§ **EXERCISE DIRECTIONS**: Search the records below for the word "assign" and show every line where it occurs.
DATA SECTION Block Start
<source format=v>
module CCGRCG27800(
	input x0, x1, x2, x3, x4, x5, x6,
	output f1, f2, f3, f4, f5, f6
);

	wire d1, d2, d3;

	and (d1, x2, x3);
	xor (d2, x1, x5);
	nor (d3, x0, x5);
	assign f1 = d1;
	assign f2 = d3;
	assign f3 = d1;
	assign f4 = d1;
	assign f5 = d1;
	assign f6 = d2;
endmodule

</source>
DATA SECTION Block End
DATA SECTION Block Start
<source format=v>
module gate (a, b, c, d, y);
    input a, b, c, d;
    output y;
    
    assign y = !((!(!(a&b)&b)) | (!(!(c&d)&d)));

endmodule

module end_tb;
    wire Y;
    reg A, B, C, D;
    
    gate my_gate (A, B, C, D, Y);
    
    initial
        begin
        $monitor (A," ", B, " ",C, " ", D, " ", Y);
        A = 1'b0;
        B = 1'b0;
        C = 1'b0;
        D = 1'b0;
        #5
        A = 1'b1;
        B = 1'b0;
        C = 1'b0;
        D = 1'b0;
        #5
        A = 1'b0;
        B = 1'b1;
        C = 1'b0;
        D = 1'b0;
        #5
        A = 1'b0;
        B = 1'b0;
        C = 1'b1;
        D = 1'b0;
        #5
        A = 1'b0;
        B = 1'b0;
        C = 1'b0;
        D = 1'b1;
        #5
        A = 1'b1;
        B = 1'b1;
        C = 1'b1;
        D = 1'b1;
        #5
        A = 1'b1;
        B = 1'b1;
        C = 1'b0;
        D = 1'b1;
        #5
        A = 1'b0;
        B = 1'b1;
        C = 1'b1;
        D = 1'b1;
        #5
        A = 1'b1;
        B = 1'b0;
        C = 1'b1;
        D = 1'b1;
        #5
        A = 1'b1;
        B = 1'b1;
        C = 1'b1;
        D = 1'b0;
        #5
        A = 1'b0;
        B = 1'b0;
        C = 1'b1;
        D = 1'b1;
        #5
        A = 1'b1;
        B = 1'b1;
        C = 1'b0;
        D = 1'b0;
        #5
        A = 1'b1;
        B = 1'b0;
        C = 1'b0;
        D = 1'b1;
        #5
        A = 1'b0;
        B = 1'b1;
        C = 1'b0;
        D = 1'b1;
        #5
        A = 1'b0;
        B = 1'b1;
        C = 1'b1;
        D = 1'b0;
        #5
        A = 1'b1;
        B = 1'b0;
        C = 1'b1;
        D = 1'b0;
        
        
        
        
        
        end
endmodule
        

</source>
DATA SECTION Block End
§ **YOUR RESPONSE**:
	assign f1 = d1;
	assign f2 = d3;
	assign f3 = d1;
	assign f4 = d1;
	assign f5 = d1;
	assign f6 = d2;
    assign y = !((!(!(a&b)&b)) | (!(!(c&d)&d)));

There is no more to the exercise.